(Information supplied)
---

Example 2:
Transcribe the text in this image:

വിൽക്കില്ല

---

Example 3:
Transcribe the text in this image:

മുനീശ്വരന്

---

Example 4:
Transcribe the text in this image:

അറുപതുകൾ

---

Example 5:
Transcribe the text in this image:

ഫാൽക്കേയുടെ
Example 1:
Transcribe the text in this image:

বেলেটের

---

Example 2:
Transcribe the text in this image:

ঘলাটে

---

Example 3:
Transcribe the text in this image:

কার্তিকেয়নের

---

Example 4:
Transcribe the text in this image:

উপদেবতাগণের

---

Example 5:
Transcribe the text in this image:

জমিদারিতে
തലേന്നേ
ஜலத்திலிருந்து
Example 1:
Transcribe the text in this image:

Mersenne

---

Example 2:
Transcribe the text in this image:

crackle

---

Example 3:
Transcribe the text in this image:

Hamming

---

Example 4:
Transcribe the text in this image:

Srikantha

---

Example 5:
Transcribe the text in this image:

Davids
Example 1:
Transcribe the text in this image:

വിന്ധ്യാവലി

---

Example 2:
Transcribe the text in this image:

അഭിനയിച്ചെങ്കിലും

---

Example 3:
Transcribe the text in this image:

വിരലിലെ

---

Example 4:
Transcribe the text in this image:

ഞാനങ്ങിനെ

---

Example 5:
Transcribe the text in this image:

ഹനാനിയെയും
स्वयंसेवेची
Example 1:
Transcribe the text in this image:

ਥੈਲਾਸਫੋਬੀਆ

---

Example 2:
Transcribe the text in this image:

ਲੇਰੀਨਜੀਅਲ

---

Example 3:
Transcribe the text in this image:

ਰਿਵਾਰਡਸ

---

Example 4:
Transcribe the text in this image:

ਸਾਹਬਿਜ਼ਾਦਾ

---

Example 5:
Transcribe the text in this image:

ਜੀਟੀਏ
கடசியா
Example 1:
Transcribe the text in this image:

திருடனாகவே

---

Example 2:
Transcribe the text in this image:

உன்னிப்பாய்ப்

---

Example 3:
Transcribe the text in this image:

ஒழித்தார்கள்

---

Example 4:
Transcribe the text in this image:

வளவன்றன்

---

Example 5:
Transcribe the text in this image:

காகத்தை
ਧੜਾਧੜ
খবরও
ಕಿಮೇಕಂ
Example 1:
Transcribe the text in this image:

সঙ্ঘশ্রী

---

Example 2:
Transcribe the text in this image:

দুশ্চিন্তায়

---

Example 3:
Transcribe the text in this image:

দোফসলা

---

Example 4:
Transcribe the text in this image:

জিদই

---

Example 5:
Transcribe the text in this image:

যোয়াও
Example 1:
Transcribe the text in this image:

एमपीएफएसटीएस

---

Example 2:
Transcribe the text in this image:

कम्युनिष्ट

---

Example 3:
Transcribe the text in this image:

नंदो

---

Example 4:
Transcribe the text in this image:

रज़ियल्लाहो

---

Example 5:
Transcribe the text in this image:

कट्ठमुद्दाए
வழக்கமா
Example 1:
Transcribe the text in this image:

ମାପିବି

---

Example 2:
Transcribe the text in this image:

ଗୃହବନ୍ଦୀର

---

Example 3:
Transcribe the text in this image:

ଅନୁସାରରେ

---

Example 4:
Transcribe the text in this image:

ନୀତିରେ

(What you are asked to do) Copy every line of the listing above, letter for letter and in the same order.

(Final answer)
---

Example 2:
Transcribe the text in this image:

വിൽക്കില്ല

---

Example 3:
Transcribe the text in this image:

മുനീശ്വരന്

---

Example 4:
Transcribe the text in this image:

അറുപതുകൾ

---

Example 5:
Transcribe the text in this image:

ഫാൽക്കേയുടെ
Example 1:
Transcribe the text in this image:

বেলেটের

---

Example 2:
Transcribe the text in this image:

ঘলাটে

---

Example 3:
Transcribe the text in this image:

কার্তিকেয়নের

---

Example 4:
Transcribe the text in this image:

উপদেবতাগণের

---

Example 5:
Transcribe the text in this image:

জমিদারিতে
തലേന്നേ
ஜலத்திலிருந்து
Example 1:
Transcribe the text in this image:

Mersenne

---

Example 2:
Transcribe the text in this image:

crackle

---

Example 3:
Transcribe the text in this image:

Hamming

---

Example 4:
Transcribe the text in this image:

Srikantha

---

Example 5:
Transcribe the text in this image:

Davids
Example 1:
Transcribe the text in this image:

വിന്ധ്യാവലി

---

Example 2:
Transcribe the text in this image:

അഭിനയിച്ചെങ്കിലും

---

Example 3:
Transcribe the text in this image:

വിരലിലെ

---

Example 4:
Transcribe the text in this image:

ഞാനങ്ങിനെ

---

Example 5:
Transcribe the text in this image:

ഹനാനിയെയും
स्वयंसेवेची
Example 1:
Transcribe the text in this image:

ਥੈਲਾਸਫੋਬੀਆ

---

Example 2:
Transcribe the text in this image:

ਲੇਰੀਨਜੀਅਲ

---

Example 3:
Transcribe the text in this image:

ਰਿਵਾਰਡਸ

---

Example 4:
Transcribe the text in this image:

ਸਾਹਬਿਜ਼ਾਦਾ

---

Example 5:
Transcribe the text in this image:

ਜੀਟੀਏ
கடசியா
Example 1:
Transcribe the text in this image:

திருடனாகவே

---

Example 2:
Transcribe the text in this image:

உன்னிப்பாய்ப்

---

Example 3:
Transcribe the text in this image:

ஒழித்தார்கள்

---

Example 4:
Transcribe the text in this image:

வளவன்றன்

---

Example 5:
Transcribe the text in this image:

காகத்தை
ਧੜਾਧੜ
খবরও
ಕಿಮೇಕಂ
Example 1:
Transcribe the text in this image:

সঙ্ঘশ্রী

---

Example 2:
Transcribe the text in this image:

দুশ্চিন্তায়

---

Example 3:
Transcribe the text in this image:

দোফসলা

---

Example 4:
Transcribe the text in this image:

জিদই

---

Example 5:
Transcribe the text in this image:

যোয়াও
Example 1:
Transcribe the text in this image:

एमपीएफएसटीएस

---

Example 2:
Transcribe the text in this image:

कम्युनिष्ट

---

Example 3:
Transcribe the text in this image:

नंदो

---

Example 4:
Transcribe the text in this image:

रज़ियल्लाहो

---

Example 5:
Transcribe the text in this image:

कट्ठमुद्दाए
வழக்கமா
Example 1:
Transcribe the text in this image:

ମାପିବି

---

Example 2:
Transcribe the text in this image:

ଗୃହବନ୍ଦୀର

---

Example 3:
Transcribe the text in this image:

ଅନୁସାରରେ

---

Example 4:
Transcribe the text in this image:

ନୀତିରେ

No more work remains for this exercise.